TEXT SEGMENT:
════════════════════
After my last blog I basked in the warm glow of the comments; so happy it had brought about joy, upliftedness and my favourite word: Serendipity, with all its connotations of calm and serene chance.
Please don't turn away. I can't pretty this up, but stay with me. All is not despair.
Yesterday I returned from another trip across the Pennines; another difficult visit to see my Dad. Shortly after leaving the station I heard the train driver sound his horn. We then braked heavily as we came to a sudden and unscheduled stop. Just beyond a charming country station with its stone-built bridge and bucolic anonymity, somebody decided to take their own life.
Amid the eerie calm that followed, the tactful announcement in a most British way, sanitised the truth. But we knew. I made a tearful phone call. I heard the young woman behind me complain on her phone that she couldn't get off for a fag. I felt angry at her selfishness but after a while realised that she didn't yet know as her headphones had muffled the commotion. I also overheard her tell that her phone battery was running low. Something made me want to override what I felt, and I offered her my phone-charger from my suitcase. She thanked me gratefully.
The emergency services arrived and worked efficiently whilst we sat in a strange limbo, by the little stone-built bridge.
After asking the conductor how she might get home, I heard the young lady with the blue hair speak from the seat behind and realised she was talking to me. I turned to look through the seats and a conversation like no other unfolded itself. She was struggling with anxiety, she told me, had suffered from depression and her own life had been touched by suicide.
════════════════════
GOAL 1: From the train journey post, write out word for word the part that opens with the words containing "Amid the eerie" and closes with "thanked me gratefully.".
GOAL 2: In the train journey post, what does the writer offer the young woman seated behind?
════════════════════
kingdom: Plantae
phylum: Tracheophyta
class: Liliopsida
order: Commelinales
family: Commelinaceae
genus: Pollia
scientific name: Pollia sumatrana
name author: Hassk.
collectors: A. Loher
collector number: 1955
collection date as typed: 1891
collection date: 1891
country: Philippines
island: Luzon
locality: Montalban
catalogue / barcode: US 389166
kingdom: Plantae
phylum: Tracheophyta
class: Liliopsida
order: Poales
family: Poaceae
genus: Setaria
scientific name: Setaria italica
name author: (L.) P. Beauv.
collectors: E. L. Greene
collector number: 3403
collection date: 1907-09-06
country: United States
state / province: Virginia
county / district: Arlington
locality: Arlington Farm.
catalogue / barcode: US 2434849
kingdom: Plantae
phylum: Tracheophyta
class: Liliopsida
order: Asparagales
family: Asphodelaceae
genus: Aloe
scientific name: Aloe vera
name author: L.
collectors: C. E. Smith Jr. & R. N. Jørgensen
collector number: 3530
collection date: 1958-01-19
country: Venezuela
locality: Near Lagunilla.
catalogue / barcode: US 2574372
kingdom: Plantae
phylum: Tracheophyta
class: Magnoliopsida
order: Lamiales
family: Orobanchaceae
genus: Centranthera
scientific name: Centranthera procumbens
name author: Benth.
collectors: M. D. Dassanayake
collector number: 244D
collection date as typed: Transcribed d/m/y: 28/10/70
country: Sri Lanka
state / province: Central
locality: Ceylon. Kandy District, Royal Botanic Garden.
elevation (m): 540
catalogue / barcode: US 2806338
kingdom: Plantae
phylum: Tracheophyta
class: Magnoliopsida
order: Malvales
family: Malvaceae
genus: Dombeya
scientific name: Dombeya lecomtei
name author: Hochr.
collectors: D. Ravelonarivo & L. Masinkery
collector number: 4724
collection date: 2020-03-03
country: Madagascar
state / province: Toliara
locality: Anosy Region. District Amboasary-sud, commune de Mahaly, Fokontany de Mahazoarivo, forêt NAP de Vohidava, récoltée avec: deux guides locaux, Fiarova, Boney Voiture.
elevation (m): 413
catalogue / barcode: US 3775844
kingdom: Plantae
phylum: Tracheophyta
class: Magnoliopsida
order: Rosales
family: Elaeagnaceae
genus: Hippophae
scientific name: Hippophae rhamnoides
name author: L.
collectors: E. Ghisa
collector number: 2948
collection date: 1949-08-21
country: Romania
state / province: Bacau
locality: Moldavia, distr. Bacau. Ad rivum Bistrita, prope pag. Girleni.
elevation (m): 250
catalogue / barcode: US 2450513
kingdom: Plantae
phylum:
════════════════════
WORKED ANSWER 1:
Amid the eerie calm that followed, the tactful announcement in a most British way, sanitised the truth. But we knew. I made a tearful phone call. I heard the young woman behind me complain on her phone that she couldn't get off for a fag. I felt angry at her selfishness but after a while realised that she didn't yet know as her headphones had muffled the commotion. I also overheard her tell that her phone battery was running low. Something made me want to override what I felt, and I offered her my phone-charger from my suitcase. She thanked me gratefully.

WORKED ANSWER 2: A phone charger from the writer's suitcase.